*** Opening of Supplied entries ***

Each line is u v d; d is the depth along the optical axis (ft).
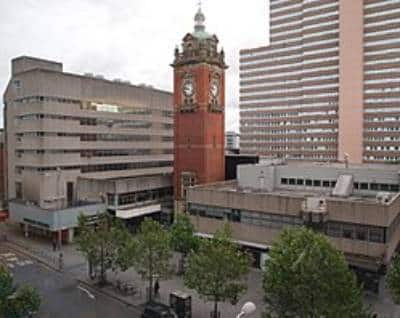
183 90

*** Close of Supplied entries ***
*** Opening of Supplied entries ***

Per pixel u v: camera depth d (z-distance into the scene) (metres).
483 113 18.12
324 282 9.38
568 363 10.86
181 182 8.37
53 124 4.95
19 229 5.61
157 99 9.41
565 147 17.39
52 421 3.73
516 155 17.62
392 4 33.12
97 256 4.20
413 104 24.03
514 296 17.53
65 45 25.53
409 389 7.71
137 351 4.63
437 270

*** Close of Supplied entries ***
*** Opening of Supplied entries ***

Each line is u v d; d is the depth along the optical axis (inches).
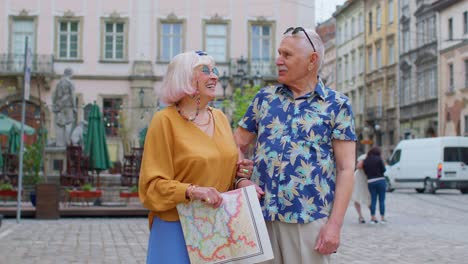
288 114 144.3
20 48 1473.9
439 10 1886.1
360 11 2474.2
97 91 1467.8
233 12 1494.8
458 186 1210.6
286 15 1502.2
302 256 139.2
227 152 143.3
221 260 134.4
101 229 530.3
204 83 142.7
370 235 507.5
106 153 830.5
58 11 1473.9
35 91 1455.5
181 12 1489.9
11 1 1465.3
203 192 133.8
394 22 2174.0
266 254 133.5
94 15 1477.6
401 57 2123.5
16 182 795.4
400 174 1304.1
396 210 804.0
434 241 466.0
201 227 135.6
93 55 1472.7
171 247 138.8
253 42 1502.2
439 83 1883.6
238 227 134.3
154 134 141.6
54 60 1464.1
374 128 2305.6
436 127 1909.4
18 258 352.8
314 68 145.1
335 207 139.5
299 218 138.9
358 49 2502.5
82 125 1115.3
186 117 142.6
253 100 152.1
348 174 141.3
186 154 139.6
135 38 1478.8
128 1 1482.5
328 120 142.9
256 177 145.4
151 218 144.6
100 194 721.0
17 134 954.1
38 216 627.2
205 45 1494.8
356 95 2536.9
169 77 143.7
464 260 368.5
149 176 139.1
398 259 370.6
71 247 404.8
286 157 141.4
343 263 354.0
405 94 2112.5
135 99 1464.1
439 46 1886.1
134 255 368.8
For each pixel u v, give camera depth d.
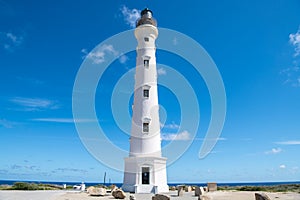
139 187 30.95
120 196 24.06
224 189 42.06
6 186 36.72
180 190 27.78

*** Close of Supplied entries ***

**What you need to do:**
Could you show every line of the material that includes the string "pixel"?

**Solution to this exercise:**
Per pixel u v: camera depth d (z-distance into the scene) (metres).
For each pixel u v, give camera depth d.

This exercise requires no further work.